-- Excerpted text start --

It’s also important to note that the connection between customer experience and business performance isn’t theoretical. There’s some pretty good proof out there that should convince even the most skeptical executives.
For example, over the last decade, my firm has tracked the stock market performance of companies that lead in customer experience versus those that lag (based on consumer polling data). The eye-opening finding? CX leading companies generated a total shareholder return which was nearly three times greater than that of CX lagging companies.
Whether you lead a public or private entity, the takeaway from that research is relevant — because the market is basically saying that, over the long-term, a great customer experience helps build business value, while a poor customer experience erodes it.
We have all had times either in a store, or online, when we’ve had a very poor experience as a customer or user. If the importance of a good customer experience is so intuitive, and apparent, where is the disconnect? How is it that so many companies do not make this a priority?
There are a few dynamics at work here…
First, there are companies that might appreciate the value of good customer experience, but where they fall down is in the execution of that strategy. For example, they might exhort their employees to go out and deliver a knock-your-socks-off customer experience, but then they neglect to provide the detailed, behavioral guidance that helps employees actualize that strategy, that helps them answer the question, “Okay, but what do you want me to do differently when I go back to my desk (or my store)?”
In that same vein, you’ve got companies whose heart is in the right place, but don’t appreciate how the workplace environment (the employee experience) may inadvertently be shaping staff behaviors in customer-unfriendly ways (e.g., the call center that measures employees primarily on how quickly they handle calls, rather than how satisfied customers are after the call).

-- Excerpted text end --
-- Provided data start --

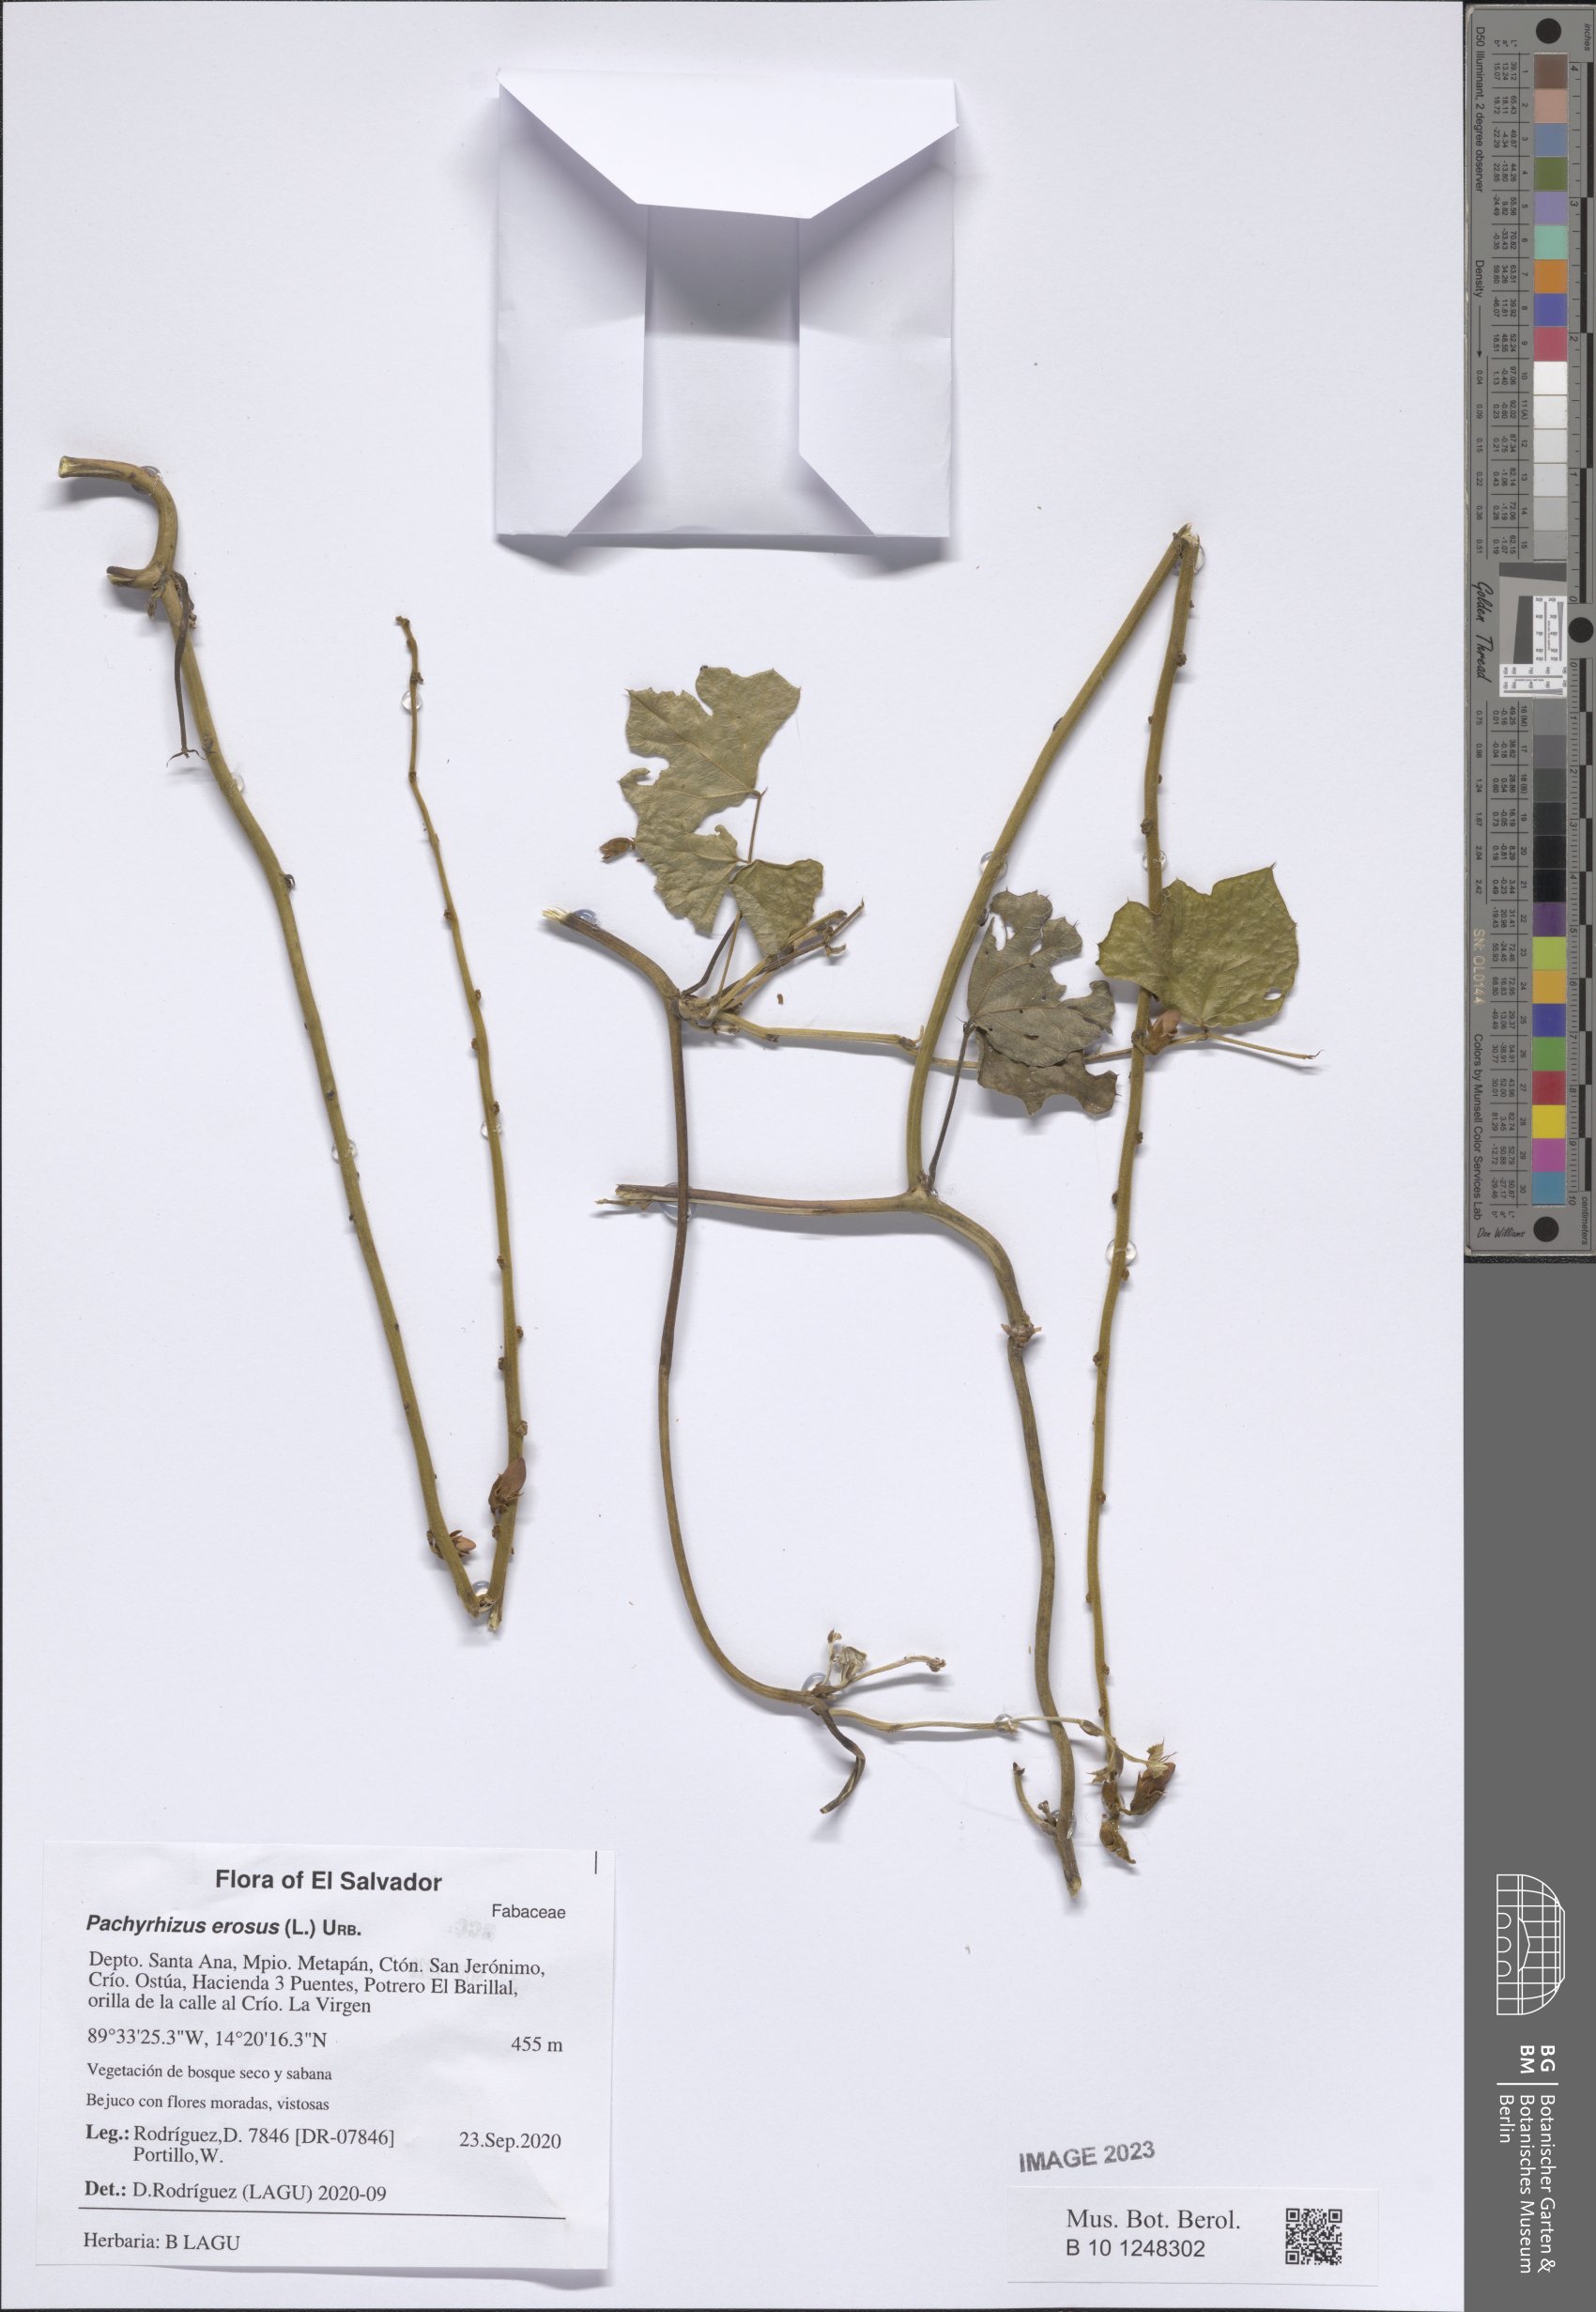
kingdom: Plantae
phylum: Tracheophyta
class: Magnoliopsida
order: Fabales
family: Fabaceae
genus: Pachyrhizus
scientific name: Pachyrhizus erosus
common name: Yam bean
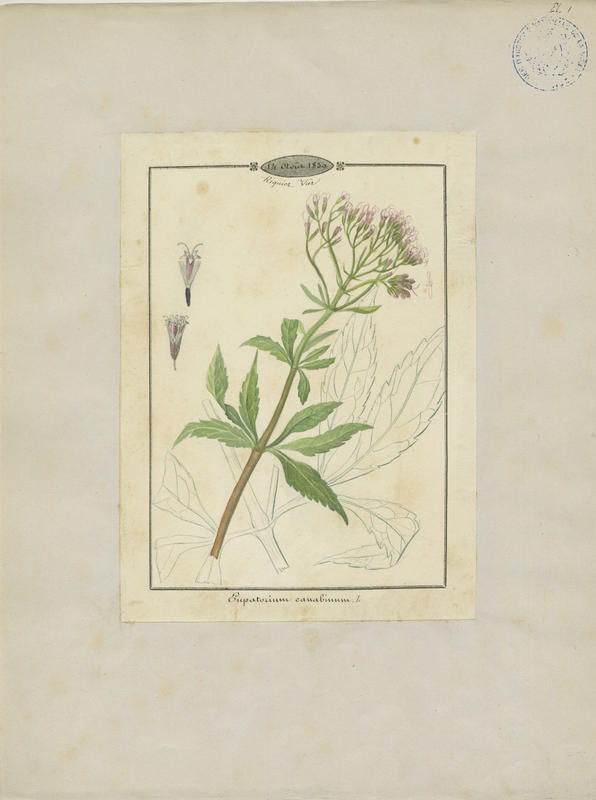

-- Provided data end --

▶ Set problem 1:
According to the customer experience passage, how did the total shareholder return of CX leading companies compare with that of CX lagging companies?
▶ Set problem 2:
Echo the customer experience passage word for word, starting at "Whether you lead" and ending after "this a priority?".
▶ Set problem 3:
Write what comes next in the customer experience passage, picking up after its final sentence.

▶ Exercise response 1:
It was nearly three times greater.

▶ Exercise response 2:
Whether you lead a public or private entity, the takeaway from that research is relevant — because the market is basically saying that, over the long-term, a great customer experience helps build business value, while a poor customer experience erodes it.
We have all had times either in a store, or online, when we’ve had a very poor experience as a customer or user. If the importance of a good customer experience is so intuitive, and apparent, where is the disconnect? How is it that so many companies do not make this a priority?

▶ Exercise response 3:
Then there’s a second category, and those are the companies that publicly tout the importance of customer experience, but are privately skeptical that such a strategy pays off. That leads to a subtle but significant change in focus. Instead of solving for the best CX that will maximize loyalty, these firms solve for the minimum level of quality that won’t trigger mass defections. Unfortunately, under certain market conditions (e.g., few competitors, high switching costs, low transaction frequencies), companies that deliberately sub-optimize their customer experience can survive, if not thrive — at least for a period of time until disruptive forces take hold.
Do you think that more competition helps force companies to improve the customer experience they offer? Are there other external pressures that can force a company to improve the customer experience?
It’s hard to make generalizations about this, but I’d say that for many companies, the priority they place on customer experience improvement is driven by competitive dynamics. If one national player makes notable advances in customer experience, it creates market pressure for others to follow.
Conversely, a smaller company that’s operating in a relatively sleepy, uncontested market will have less incentive to deliver a differentiated customer experience. Of course, that’s not necessarily the correct strategic choice — because, at some point, every market becomes contested (just ask Blockbuster Video or the entire taxi industry). And, when that happens, the company with the best end-to-end customer experience will have a leg up on the competition.
In terms of other external drivers of CX improvement, regulatory changes and legislative mandates can provide great “encouragement” to company executives (recent examples include fee transparency in financial services, and airline passengers’ rights during tarmac delays). Just a side note, though: If it takes government intervention to get a company to make much-needed CX improvements, then that company (if not that entire industry) will have even bigger problems to solve down the road.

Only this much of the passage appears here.